Using the listing that follows, filter out every line lacking the string "wordpress" and return the rest.
------------
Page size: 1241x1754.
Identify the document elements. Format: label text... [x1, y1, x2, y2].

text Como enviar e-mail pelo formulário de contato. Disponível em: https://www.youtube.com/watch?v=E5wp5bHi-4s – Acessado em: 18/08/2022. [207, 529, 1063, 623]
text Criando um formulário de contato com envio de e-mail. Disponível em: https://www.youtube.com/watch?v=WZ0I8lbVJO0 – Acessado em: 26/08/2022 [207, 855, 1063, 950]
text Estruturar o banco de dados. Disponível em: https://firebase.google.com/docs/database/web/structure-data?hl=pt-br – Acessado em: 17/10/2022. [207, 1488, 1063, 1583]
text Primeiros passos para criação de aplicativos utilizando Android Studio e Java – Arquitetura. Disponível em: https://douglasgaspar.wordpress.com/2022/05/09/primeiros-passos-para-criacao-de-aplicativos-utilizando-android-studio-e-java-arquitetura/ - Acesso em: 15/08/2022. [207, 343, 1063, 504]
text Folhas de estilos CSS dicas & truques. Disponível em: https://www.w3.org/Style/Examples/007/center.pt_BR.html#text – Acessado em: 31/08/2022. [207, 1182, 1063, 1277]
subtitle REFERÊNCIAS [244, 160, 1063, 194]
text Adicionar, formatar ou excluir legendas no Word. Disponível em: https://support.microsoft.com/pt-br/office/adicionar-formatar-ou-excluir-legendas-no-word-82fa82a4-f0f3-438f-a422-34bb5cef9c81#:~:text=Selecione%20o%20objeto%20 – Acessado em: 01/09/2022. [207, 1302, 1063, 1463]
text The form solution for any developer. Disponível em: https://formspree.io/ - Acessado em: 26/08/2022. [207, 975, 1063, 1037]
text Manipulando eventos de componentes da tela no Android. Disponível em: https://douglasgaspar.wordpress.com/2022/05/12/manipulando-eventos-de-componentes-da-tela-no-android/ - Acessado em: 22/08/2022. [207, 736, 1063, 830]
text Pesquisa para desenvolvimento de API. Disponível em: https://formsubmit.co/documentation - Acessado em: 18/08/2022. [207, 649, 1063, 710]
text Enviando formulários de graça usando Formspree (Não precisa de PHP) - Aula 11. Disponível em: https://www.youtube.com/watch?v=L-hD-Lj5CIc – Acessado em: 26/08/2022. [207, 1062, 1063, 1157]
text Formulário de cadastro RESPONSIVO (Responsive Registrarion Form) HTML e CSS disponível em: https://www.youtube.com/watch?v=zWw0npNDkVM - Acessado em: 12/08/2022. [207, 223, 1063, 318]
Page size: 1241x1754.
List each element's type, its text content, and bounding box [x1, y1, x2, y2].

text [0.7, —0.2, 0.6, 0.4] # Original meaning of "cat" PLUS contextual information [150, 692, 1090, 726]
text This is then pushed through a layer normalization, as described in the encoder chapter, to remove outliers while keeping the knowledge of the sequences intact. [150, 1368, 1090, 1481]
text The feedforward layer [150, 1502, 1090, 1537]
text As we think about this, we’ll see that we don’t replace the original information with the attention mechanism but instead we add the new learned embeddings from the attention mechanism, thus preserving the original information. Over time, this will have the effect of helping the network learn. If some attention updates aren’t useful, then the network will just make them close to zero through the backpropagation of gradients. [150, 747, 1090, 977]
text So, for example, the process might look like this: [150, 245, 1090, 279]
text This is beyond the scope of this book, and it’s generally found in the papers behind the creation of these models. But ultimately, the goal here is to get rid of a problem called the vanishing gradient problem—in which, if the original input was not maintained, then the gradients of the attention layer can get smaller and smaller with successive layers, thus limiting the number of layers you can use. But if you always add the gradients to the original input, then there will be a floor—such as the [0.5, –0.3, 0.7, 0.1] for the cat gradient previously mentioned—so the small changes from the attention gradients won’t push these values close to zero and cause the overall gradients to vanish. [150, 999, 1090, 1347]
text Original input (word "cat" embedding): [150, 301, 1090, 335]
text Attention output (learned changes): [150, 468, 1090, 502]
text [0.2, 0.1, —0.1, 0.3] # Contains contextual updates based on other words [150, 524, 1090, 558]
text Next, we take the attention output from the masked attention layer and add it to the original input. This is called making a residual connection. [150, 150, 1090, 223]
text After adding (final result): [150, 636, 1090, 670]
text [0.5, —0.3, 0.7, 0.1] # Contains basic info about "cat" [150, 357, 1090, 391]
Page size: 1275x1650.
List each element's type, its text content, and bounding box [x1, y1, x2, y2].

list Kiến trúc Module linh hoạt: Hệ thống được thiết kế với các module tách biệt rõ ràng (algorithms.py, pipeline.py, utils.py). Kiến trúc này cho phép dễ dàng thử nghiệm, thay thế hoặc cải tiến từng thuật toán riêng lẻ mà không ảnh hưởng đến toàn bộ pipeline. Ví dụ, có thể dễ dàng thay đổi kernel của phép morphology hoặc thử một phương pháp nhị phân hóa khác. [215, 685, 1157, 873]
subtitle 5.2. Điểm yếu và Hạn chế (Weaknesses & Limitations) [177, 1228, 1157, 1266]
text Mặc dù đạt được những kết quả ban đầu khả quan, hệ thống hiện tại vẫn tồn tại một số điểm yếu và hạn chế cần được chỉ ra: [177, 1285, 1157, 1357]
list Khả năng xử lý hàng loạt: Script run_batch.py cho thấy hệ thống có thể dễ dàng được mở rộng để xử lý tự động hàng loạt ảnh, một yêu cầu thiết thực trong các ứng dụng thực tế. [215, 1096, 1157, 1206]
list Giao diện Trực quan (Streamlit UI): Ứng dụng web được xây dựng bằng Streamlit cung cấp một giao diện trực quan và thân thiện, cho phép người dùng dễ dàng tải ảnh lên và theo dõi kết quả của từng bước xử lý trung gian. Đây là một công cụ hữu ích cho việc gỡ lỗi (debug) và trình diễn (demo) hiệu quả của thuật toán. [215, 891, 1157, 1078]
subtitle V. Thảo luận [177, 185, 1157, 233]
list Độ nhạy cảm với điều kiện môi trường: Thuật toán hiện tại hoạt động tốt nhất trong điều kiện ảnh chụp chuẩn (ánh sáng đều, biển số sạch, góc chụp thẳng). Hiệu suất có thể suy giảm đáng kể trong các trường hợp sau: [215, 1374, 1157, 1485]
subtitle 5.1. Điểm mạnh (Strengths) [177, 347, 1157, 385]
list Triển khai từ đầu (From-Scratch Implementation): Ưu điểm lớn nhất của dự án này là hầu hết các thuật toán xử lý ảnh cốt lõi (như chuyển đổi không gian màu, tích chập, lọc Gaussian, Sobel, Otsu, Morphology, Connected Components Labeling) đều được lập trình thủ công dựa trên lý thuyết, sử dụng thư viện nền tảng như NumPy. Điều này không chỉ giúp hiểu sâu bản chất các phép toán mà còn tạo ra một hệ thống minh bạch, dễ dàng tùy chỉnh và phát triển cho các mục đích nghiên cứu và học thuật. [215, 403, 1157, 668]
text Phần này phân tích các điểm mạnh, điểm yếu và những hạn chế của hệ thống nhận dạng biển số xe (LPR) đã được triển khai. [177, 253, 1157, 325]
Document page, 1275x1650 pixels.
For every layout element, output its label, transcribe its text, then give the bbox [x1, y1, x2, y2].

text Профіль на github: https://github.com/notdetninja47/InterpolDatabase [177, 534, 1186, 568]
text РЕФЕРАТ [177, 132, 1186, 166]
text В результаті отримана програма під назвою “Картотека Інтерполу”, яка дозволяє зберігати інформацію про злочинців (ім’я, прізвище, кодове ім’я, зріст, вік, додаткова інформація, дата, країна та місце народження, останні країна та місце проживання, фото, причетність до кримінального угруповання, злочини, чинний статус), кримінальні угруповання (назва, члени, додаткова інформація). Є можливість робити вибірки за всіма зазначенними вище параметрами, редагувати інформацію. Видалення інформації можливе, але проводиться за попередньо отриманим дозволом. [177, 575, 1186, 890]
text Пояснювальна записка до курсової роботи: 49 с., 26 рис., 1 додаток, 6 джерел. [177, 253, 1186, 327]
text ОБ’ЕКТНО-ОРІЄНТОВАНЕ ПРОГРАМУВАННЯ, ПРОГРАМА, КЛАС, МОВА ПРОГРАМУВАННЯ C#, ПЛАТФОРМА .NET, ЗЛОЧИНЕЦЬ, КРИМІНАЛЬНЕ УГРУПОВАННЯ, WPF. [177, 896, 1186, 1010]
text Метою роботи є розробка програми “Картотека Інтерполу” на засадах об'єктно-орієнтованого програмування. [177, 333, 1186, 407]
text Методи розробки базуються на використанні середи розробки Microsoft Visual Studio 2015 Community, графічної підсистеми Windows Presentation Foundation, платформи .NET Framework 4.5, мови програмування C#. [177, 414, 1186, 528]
------------
**Answer to the problem:**
text Primeiros passos para criação de aplicativos utilizando Android Studio e Java – Arquitetura. Disponível em: https://douglasgaspar.wordpress.com/2022/05/09/primeiros-passos-para-criacao-de-aplicativos-utilizando-android-studio-e-java-arquitetura/ - Acesso em: 15/08/2022. [207, 343, 1063, 504]
text Manipulando eventos de componentes da tela no Android. Disponível em: https://douglasgaspar.wordpress.com/2022/05/12/manipulando-eventos-de-componentes-da-tela-no-android/ - Acessado em: 22/08/2022. [207, 736, 1063, 830]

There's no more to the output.